Records provided ::
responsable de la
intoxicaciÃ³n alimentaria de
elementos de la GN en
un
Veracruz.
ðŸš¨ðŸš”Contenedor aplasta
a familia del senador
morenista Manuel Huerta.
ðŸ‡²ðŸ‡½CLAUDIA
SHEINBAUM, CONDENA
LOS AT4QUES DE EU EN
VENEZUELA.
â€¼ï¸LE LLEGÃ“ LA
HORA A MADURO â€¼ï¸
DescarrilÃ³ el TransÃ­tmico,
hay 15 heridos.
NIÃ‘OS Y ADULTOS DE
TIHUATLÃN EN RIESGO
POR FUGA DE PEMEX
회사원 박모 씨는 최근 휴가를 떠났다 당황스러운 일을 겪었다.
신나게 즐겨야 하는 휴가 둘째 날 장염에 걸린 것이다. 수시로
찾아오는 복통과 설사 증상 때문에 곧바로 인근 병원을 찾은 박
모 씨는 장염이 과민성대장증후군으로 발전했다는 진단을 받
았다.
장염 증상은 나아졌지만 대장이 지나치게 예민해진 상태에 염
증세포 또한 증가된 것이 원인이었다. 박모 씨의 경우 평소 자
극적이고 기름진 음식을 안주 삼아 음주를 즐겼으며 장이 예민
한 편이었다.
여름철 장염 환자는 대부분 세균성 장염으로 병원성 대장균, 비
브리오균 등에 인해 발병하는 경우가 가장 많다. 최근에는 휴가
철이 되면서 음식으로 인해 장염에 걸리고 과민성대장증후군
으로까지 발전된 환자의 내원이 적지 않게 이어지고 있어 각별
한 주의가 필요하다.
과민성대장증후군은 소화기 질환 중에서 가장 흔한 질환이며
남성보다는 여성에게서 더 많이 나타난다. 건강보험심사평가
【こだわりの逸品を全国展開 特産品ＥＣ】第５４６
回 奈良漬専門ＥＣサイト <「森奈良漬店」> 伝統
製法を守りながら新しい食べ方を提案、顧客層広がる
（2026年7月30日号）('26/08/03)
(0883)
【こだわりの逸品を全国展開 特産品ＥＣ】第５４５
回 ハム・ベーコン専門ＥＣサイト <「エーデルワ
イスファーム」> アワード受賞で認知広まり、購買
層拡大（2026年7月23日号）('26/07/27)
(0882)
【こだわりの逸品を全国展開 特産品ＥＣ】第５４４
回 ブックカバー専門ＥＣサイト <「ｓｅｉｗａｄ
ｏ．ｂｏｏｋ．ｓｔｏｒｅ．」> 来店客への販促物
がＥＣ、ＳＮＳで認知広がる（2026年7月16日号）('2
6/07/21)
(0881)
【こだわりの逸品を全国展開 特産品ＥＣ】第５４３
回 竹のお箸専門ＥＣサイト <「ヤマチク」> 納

Prompt ::
Repeat the entries exactly, leaving nothing out.

Answer area ::
responsable de la
intoxicaciÃ³n alimentaria de
elementos de la GN en
un
Veracruz.
ðŸš¨ðŸš”Contenedor aplasta
a familia del senador
morenista Manuel Huerta.
ðŸ‡²ðŸ‡½CLAUDIA
SHEINBAUM, CONDENA
LOS AT4QUES DE EU EN
VENEZUELA.
â€¼ï¸LE LLEGÃ“ LA
HORA A MADURO â€¼ï¸
DescarrilÃ³ el TransÃ­tmico,
hay 15 heridos.
NIÃ‘OS Y ADULTOS DE
TIHUATLÃN EN RIESGO
POR FUGA DE PEMEX
회사원 박모 씨는 최근 휴가를 떠났다 당황스러운 일을 겪었다.
신나게 즐겨야 하는 휴가 둘째 날 장염에 걸린 것이다. 수시로
찾아오는 복통과 설사 증상 때문에 곧바로 인근 병원을 찾은 박
모 씨는 장염이 과민성대장증후군으로 발전했다는 진단을 받
았다.
장염 증상은 나아졌지만 대장이 지나치게 예민해진 상태에 염
증세포 또한 증가된 것이 원인이었다. 박모 씨의 경우 평소 자
극적이고 기름진 음식을 안주 삼아 음주를 즐겼으며 장이 예민
한 편이었다.
여름철 장염 환자는 대부분 세균성 장염으로 병원성 대장균, 비
브리오균 등에 인해 발병하는 경우가 가장 많다. 최근에는 휴가
철이 되면서 음식으로 인해 장염에 걸리고 과민성대장증후군
으로까지 발전된 환자의 내원이 적지 않게 이어지고 있어 각별
한 주의가 필요하다.
과민성대장증후군은 소화기 질환 중에서 가장 흔한 질환이며
남성보다는 여성에게서 더 많이 나타난다. 건강보험심사평가
【こだわりの逸品を全国展開 特産品ＥＣ】第５４６
回 奈良漬専門ＥＣサイト <「森奈良漬店」> 伝統
製法を守りながら新しい食べ方を提案、顧客層広がる
（2026年7月30日号）('26/08/03)
(0883)
【こだわりの逸品を全国展開 特産品ＥＣ】第５４５
回 ハム・ベーコン専門ＥＣサイト <「エーデルワ
イスファーム」> アワード受賞で認知広まり、購買
層拡大（2026年7月23日号）('26/07/27)
(0882)
【こだわりの逸品を全国展開 特産品ＥＣ】第５４４
回 ブックカバー専門ＥＣサイト <「ｓｅｉｗａｄ
ｏ．ｂｏｏｋ．ｓｔｏｒｅ．」> 来店客への販促物
がＥＣ、ＳＮＳで認知広がる（2026年7月16日号）('2
6/07/21)
(0881)
【こだわりの逸品を全国展開 特産品ＥＣ】第５４３
回 竹のお箸専門ＥＣサイト <「ヤマチク」> 納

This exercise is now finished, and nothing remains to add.